Mandibular birinci molarların vertikal kemik defektlerinin cerrahi olmayan ve cerrahi periodontal tedavisi


Yurdakul B., Meyvacı S., Başer Ü.

Türk Periodontoloji Derneği 53. Uluslararası Blimsel Kongresi 31. Bilimsel Sempozyumu, Antalya, Türkiye, 7 - 10 Kasım 2024, ss.231

  • Yayın Türü: Bildiri / Özet Bildiri
  • Basıldığı Şehir: Antalya
  • Basıldığı Ülke: Türkiye
  • Sayfa Sayıları: ss.231
  • İstanbul Üniversitesi Adresli: Evet

Özet

35 yaşındaki erkek hasta, mandibular birinci molar dişlerindeki vertikal kemik defektleri ile kliniğimize başvurdu. Hastaya önce cerrahi olmayan periodontal tedavi uygulandı, ağız hijyen eğitimi verildi. Sigarayı bırakması üzerine tavsiye verildi, hasta tavsiye sonrası sigara kullanımını bıraktı. Defektlerin iyileşmesi için cerrahi müdahale gerekliliğine karar verildi. Sağ mandibular birinci molar dişte defekt derinliği ve kök ilişkisi nedeniyle cerrahi öncesi kök kanal tedavisi yapılmasına karar verildi. Sol mandibular birinci molar dişe, cerrahi öncesinde stabilizasyon sağlamak amacıyla intraoklüzal fiber splint uygulandı. Papil koruyuculu flap açılarak, defekt bölgesi temizlendi. Kemik grefti olarak allogreft ve yönlendirilmiş doku rejenerasyonu için rezorbe olabilen kolajen membranlar ile stabilizasyon için pinler kullanılarak işlem gerçekleştirildi. Flap, 6/0 rezorbe olmayan monofilament dikişlerle kapatıldı. Cerrahi sonrası hastaya antibiyotik, ağrı kesici reçete edilip, post-operatif öneriler verildi. Hasta, iyileşme ve kemik rejenerasyon sürecinde ağız hijyenini takip etmek üzere düzenli kontrol randevularına çağrıldı. Düzenli kontrollere gelen hastadan ilgili bölgelerden cerrahi işlemden sonra altı ay aralıklarla üç kez periapikal röntgen çekildi, periodontal cep ölçümleri yapıldı. Sağ mandibular birinci molarda defektin kapandığı, periodontal cebin sığlaştığı görüldü. Sol mandibular molardaysa defektin tam kapanamadığı, periodontal cebin mevcut olduğu tespit edildi. Ayrıca hastanın sigara kullanımına tekrar başladığı öğrenildi. Çalışmamız, 35 yaşındaki erkek hastadl mandibular birinci molar dişlerde vertikal kemik defektlerinin cerrahi tedavisinin etkinliğini değerlendirmiştir. Cerrahi tedavi ve yönlendirilmiş doku rejenerasyonu teknikleri, vertikal kemik defektlerinin iyileştirilmesinde etkili olabilirken, sigara kullanımının tekrar başlaması tedavi sonuçlarını olumsuz etkileebilir. Tedavi sürecinde sigaranın bırakılması ve hastanın düzenli olarak izlenmesi, tedavi başarısını artırmak için kritiktir.

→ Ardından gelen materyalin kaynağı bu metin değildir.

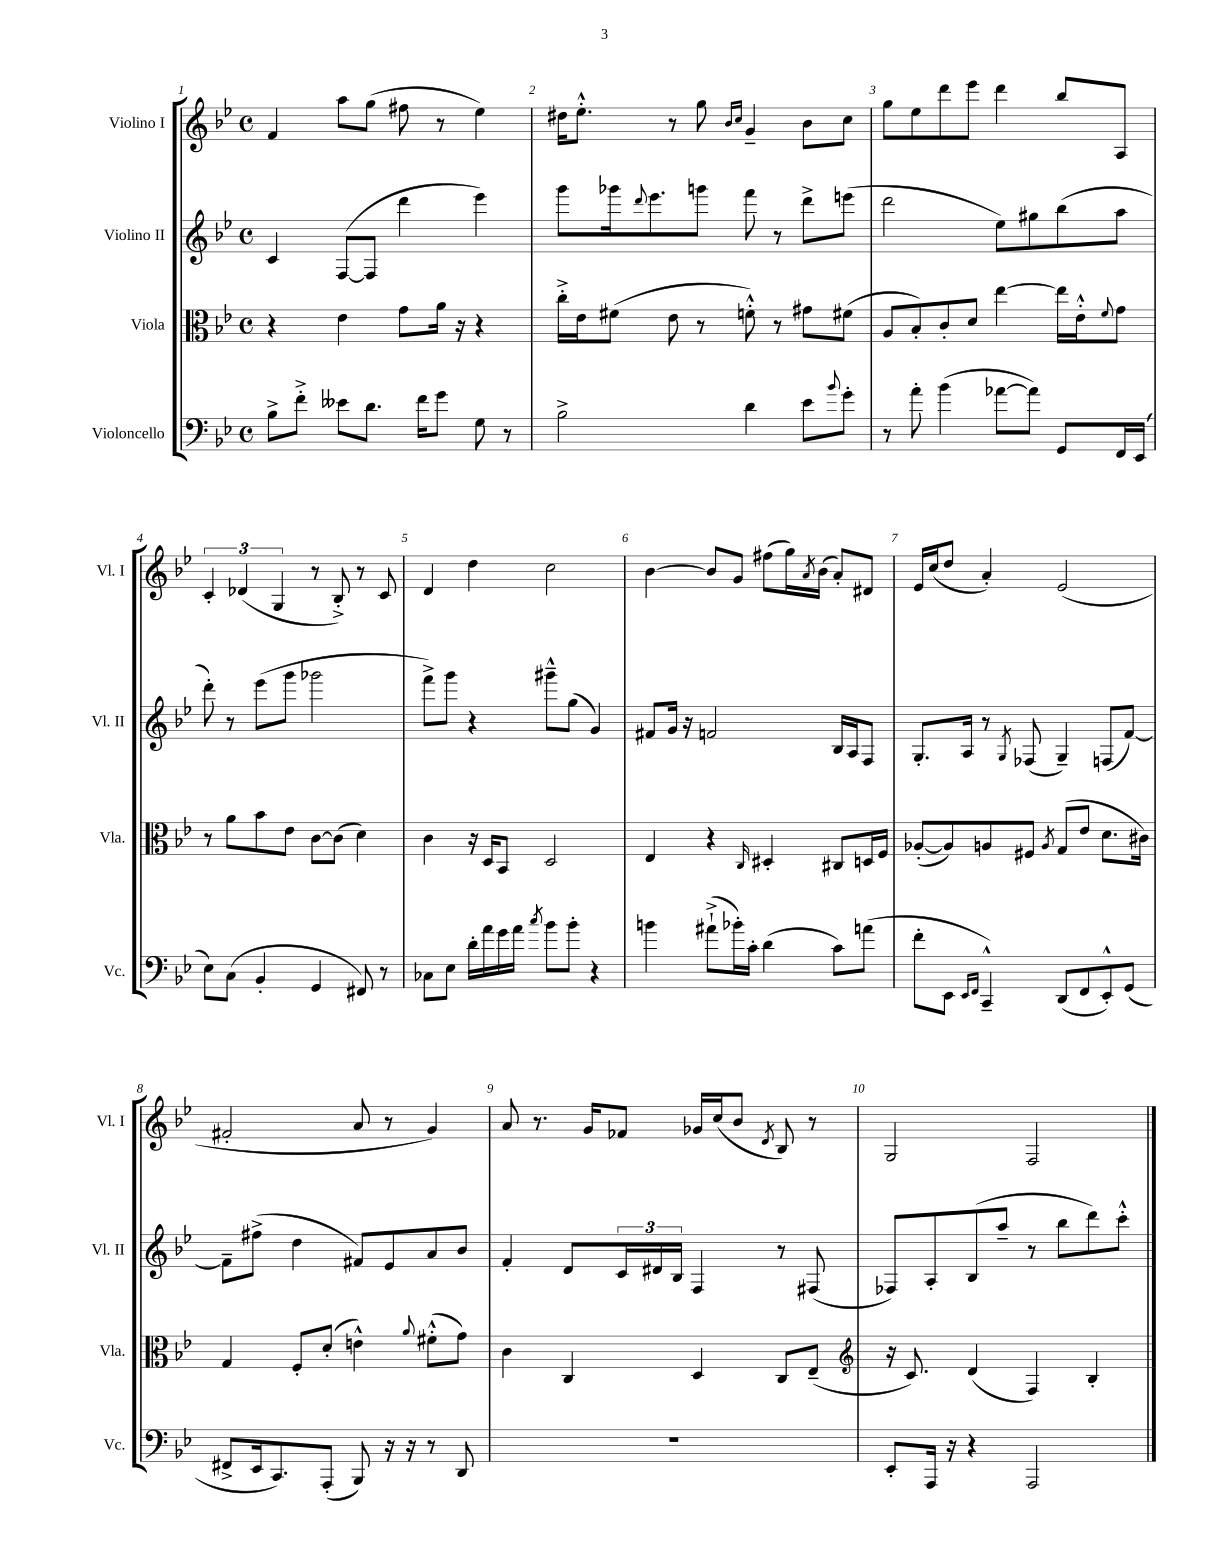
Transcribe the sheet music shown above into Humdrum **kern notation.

**kern	**kern	**kern	**kern
*staff4	*staff3	*staff2	*staff1
*clefF4	*clefC3	*clefG2	*clefG2
*k[b-e-]	*k[b-e-]	*k[b-e-]	*k[b-e-]
*M4/4	*M4/4	*M4/4	*M4/4
*met(c)	*met(c)	*met(c)	*met(c)
8B-^	4r	4c	4f
8f'^	.	.	.
8e--	4e-	([8F	8aa
8.d	.	8F]	(8gg
.	8g	4ddd	8ff#
16f	.	.	.
8g	16a	.	8r
.	16r	.	.
8G	4r	4eee-)	4ee-)
8r	.	.	.
=	=	=	=
2B-^	16cc'^	8ggg	16dd#
.	16e-	.	8.ee-'^^
.	(8f#	16ggg-	.
.	.	8qqddd	.
.	.	8.eee-	.
.	8e-	.	8r
.	8r	8ggg	8gg
.	.	.	16qqb-
.	.	.	16qqcc
4d	8f'^^)	8fff	4g~
.	8r	8r	.
8e-	8g#	8ddd^	8b-
8qqb-	.	.	.
8g'	(8f#	(8eee	8cc
=	=	=	=
8r	8A	2ddd	8gg
8a'	8B-')	.	8ee-
(4b-	8c'	.	8ddd
.	8d	.	8eee-
[8a-	[4ee-	8ee-)	4ddd
8a-])	.	8gg#	.
8GG	16ee-]	(8bb-	8bb-
.	16e-'^^	.	.
.	8qqf	.	.
16FF	8g	8aa	8A
(16EE-	.	.	.
=	=	=	=
8E-)	8r	8ddd')	6c'
(8C	8a	8r	.
.	.	.	(6d-
4BB-'	8b-	(8eee-	.
.	.	.	6G
.	8e-	8ggg	.
4GG	[8c	2ggg-	8r
.	(8c]	.	8B-'^)
8FF#)	4d)	.	8r
8r	.	.	8c
=	=	=	=
8C-	4c	8fff^)	4d
8E-	.	8ggg	.
16d'	16r	4r	4dd
16a	16D	.	.
16g	8BB-	.	.
16a	.	.	.
8qcc	.	.	.
8b-	2D	8ggg#~^^	2cc
8b-'	.	(8gg	.
4r	.	4g)	.
=	=	=	=
4b	4E-	8f#	[4b-
.	.	16g	.
.	.	16r	.
(8a#`^	4r	2f	8b-]
16b-')	.	.	8g
16c'	.	.	.
.	16qqC	.	.
(4d	4D#'	.	(8ff#
.	.	.	16gg)
.	.	.	8qa
.	.	.	(16b-
8c)	8C#	16B-	8a')
.	.	16A	.
(8a	16D	8F	8d#
.	16F	.	.
=	=	=	=
8f'	([8A-'	8.G'	16e-
.	.	.	(16cc
8EE-	8A-])	.	8dd
.	.	16A	.
16qqEE-	.	.	.
16qqFF	.	.	.
4CC~^^)	8A	8r	4a')
.	.	8qG	.
.	8F#	(8F-	.
.	8qA	.	.
(8DD	(8G	4G~)	(2e-
8FF	8e-	.	.
8EE-'^^)	8.d	(8F	.
(8GG	.	[8f)	.
.	16c#)	.	.
=	=	=	=
8FF#^	4G	8f~]	2f#'
16EE-	.	(8ff#^	.
8.CC)	.	.	.
.	8F'	4dd	.
(8AAA'	(8d'	.	.
8BBB-)	4e^^)	8f#)	8a
16r	.	8e-	8r
16r	.	.	.
.	8qqa	.	.
8r	(8f#'^^	8a	4g)
8DD	8g)	8b-	.
=	=	=	=
1r	4c	4f'	8a
.	.	.	8.r
.	4C	8d	.
.	.	.	16g
.	.	24c	8f-
.	.	24d#	.
.	.	24B-	.
.	4D	4F	16g-
.	.	.	(16cc
.	.	.	8b-
.	.	.	8qd
.	8C	8r	8B-)
.	(8E-~	(8F#	8r
=	=	=	=
*	*clefG2	*	*
8EE-'	16r	8F-)	2G
.	8.c)	.	.
16AAA	.	8A'	.
16r	.	.	.
4r	(4d	(8B-	.
.	.	8aa~	.
2AAA	4F)	8r	2F
.	.	8bb-	.
.	4B-'	8ddd)	.
.	.	8ccc'^^	.
==	==	==	==
*-	*-	*-	*-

A 35-year-old male patient presented to our clinic with vertical bone defects around the mandibular first molars. Initial treatment included non-surgical periodontal therapy, oral hygiene education, and smoking cessation counseling, which led to the patient quitting smoking. Due to the depth of the defects and root relationship in the right mandibular first molar, root canal treatment was performed before the surgical intervention. For the left mandibular first molar, an intra-occlusal fiber splint was applied for stabilization prior to surgery. A papilla-preserving flap was used to clean the defect area. The defect was treated with allograft bone, resorbable collagen membranes for guided tissue regeneration, and stabilization pins. The flap was closed with 6/0 non-resorbable monofilament sutures. Post-surgery, the patient was prescribed antibiotics and painkillers and given postoperative care instructions. Regular follow-up appointments were scheduled to monitor oral hygiene and healing. After six months, periapical X-rays and periodontal probing revealed that the defect in the right mandibular first molar had closed and the periodontal pocket had become shallower. In contrast, the defect in the left mandibular molar had not fully closed, and the periodontal pocket remained. Additionally, the patient had resumed smoking. This case study evaluates the effectiveness of surgical treatment and guided tissue regeneration for vertical bone defects in mandibular first molars. While these techniques can be effective, resumption of smoking can negatively impact treatment outcomes. Smoking cessation and regular monitoring are crucial for improving treatment success.